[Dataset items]
══════
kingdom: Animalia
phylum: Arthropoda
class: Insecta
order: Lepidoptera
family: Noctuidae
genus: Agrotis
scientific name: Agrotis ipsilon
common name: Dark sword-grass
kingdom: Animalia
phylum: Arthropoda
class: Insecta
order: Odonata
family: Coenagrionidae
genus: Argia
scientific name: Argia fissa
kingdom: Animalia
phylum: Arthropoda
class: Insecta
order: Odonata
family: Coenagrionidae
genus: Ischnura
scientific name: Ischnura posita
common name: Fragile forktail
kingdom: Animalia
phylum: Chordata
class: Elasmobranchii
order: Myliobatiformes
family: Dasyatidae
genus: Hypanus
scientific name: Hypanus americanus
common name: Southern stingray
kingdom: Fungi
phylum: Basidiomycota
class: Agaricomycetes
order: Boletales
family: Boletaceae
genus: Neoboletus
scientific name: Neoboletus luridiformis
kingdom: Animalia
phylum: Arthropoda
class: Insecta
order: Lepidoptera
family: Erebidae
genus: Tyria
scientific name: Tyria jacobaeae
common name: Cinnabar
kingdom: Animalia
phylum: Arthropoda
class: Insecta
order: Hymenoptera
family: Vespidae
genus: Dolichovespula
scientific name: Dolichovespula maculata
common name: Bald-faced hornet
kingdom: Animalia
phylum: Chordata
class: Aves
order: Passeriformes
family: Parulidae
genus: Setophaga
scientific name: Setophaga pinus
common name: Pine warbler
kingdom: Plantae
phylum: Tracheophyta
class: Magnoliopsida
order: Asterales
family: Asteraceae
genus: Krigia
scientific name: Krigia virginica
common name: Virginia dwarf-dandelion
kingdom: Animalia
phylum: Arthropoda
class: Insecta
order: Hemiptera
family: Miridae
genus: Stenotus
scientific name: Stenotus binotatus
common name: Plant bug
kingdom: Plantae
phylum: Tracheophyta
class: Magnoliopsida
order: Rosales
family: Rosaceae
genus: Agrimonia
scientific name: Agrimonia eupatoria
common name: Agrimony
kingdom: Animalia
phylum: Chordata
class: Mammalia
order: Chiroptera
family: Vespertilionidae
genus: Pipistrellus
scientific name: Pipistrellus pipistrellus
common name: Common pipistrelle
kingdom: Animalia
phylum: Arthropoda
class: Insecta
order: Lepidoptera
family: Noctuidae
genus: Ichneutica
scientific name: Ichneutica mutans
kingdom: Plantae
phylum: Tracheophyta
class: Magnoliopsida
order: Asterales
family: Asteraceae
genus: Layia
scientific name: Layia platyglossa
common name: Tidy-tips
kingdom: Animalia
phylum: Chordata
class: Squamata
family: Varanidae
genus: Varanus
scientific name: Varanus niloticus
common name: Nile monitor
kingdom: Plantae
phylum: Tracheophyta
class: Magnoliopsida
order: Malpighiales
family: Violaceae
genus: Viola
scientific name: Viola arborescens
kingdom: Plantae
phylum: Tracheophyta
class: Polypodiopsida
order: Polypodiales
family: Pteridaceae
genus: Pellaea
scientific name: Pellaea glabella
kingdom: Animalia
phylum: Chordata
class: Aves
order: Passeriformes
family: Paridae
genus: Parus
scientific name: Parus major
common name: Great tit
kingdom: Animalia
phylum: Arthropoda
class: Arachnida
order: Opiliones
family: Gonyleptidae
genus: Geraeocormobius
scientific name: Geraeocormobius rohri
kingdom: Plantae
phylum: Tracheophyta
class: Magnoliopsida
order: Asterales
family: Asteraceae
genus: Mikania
══════
» Directions:
Could you update the lines between the one holding "genus: Ichneutica" and the one holding "genus: Geraeocormobius", inclusive, so that "common name" reads "vernacular name" with everything else unchanged, and give back only those lines?

» Answer for the task:
genus: Ichneutica
scientific name: Ichneutica mutans
kingdom: Plantae
phylum: Tracheophyta
class: Magnoliopsida
order: Asterales
family: Asteraceae
genus: Layia
scientific name: Layia platyglossa
vernacular name: Tidy-tips
kingdom: Animalia
phylum: Chordata
class: Squamata
family: Varanidae
genus: Varanus
scientific name: Varanus niloticus
vernacular name: Nile monitor
kingdom: Plantae
phylum: Tracheophyta
class: Magnoliopsida
order: Malpighiales
family: Violaceae
genus: Viola
scientific name: Viola arborescens
kingdom: Plantae
phylum: Tracheophyta
class: Polypodiopsida
order: Polypodiales
family: Pteridaceae
genus: Pellaea
scientific name: Pellaea glabella
kingdom: Animalia
phylum: Chordata
class: Aves
order: Passeriformes
family: Paridae
genus: Parus
scientific name: Parus major
vernacular name: Great tit
kingdom: Animalia
phylum: Arthropoda
class: Arachnida
order: Opiliones
family: Gonyleptidae
genus: Geraeocormobius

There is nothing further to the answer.